Moving the camera to see the sky in CesiumJS maps has always been a little bit difficult for me. So,m when CesiumJS announced their baseline MCP for controlling the camera on CesiumJS maps, I leaped at the chance to try out an MCP and to grab hold of better control of my map camera.
This week, the sujbect of eclipses came up in my Gladych Files research. (Ferry Barrows Colton, famed National Geographic Science writer of the 1940s was part of the 1947 Brazil eclipse expedtiion, and was also on board the Normandie with Tom Slick in 1937.) That reminded me of the following picture I took of the 2017 eclipse from Wyoming.
I've wanted to identify the stars on that picture for years, so I was curious if CesiumJS had accurate constellation maps for a given date and time. Turns out, they do.
But, how to look at the stars? I revived my MCP camera control server for CesiumJS in a few minutes by starting Codex in the repo directory on my local machine, and asking it to start everything back up. I asked ChatGPT to create a czml for me that contained the viewing sites and dates of both the 1947 eclipse, (Brazil), and the 2017 eclipse, (my viewing spot north of Jefffrey City, WY.) A while later, I was reliably viewing both eclipses using Cesium JS.
I haven't verified the star maps yet, but I don know that the sky view from Brazil, 1947 is different from Wyoming, 2017. Here's 2017
As an interesting aside, there are more stars on the Cesium sky map than those that jump out. Turning up the brightness on a screen capture of the sky image gives something more like this.
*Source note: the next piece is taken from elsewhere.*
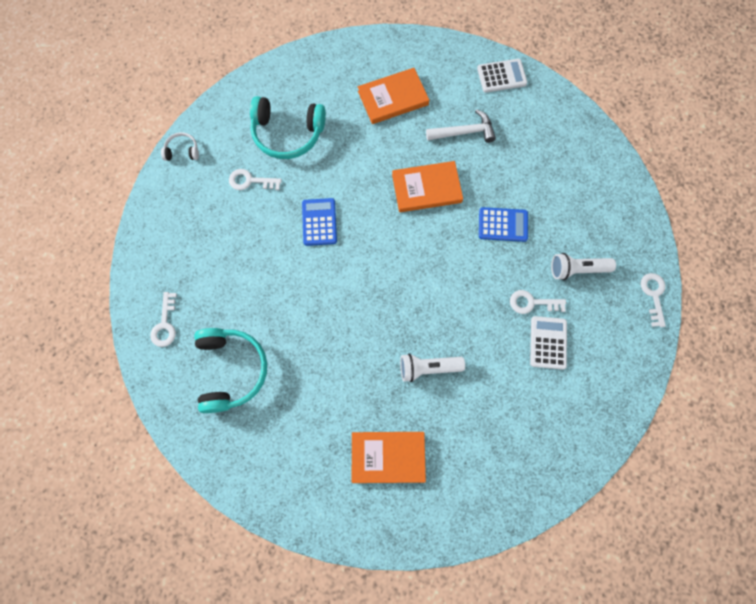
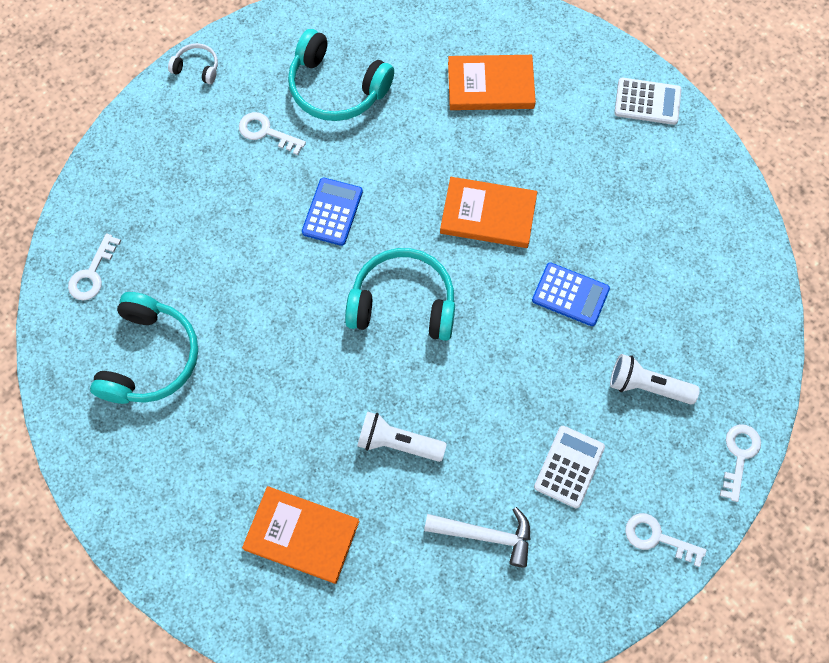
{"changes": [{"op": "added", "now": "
OK, so, finally, here's the new and intersting part. Once you have an MCP camera control server running for CesiumJS, if there's an app on a website that's not yours, and if you can find a handle in JavaScript to the apps CesiumJS viewer, you can control the camera there too.
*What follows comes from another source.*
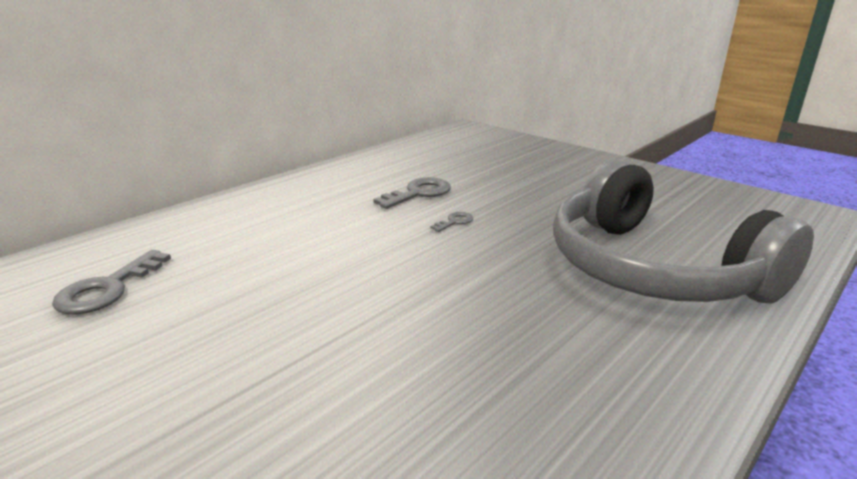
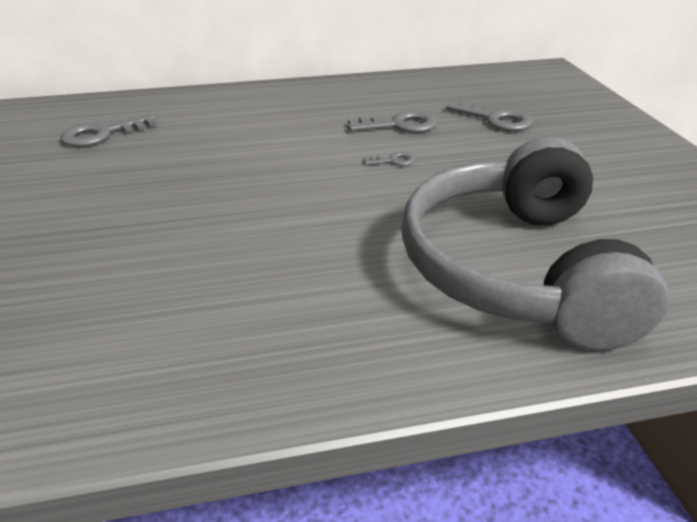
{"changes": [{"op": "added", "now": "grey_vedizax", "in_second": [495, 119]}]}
I know this because I found a demo site built for siggraph 2017 that included a trace of the moons shadow on the Earth at the time of the eclipse. I asked Codex if this would work and it helpfully offered to create the code for me. We had to run through a few iterations, but finally worked it all out.
And so, you can see that I can look right at the eclipse using MCP
and then, turn around and look at the Earth.
Notice that in each image, the sky map changes, as it should.
The server is still running a little slow, mostly because of the LLM, for my taste, but it's incredibly handy to have around as a tool.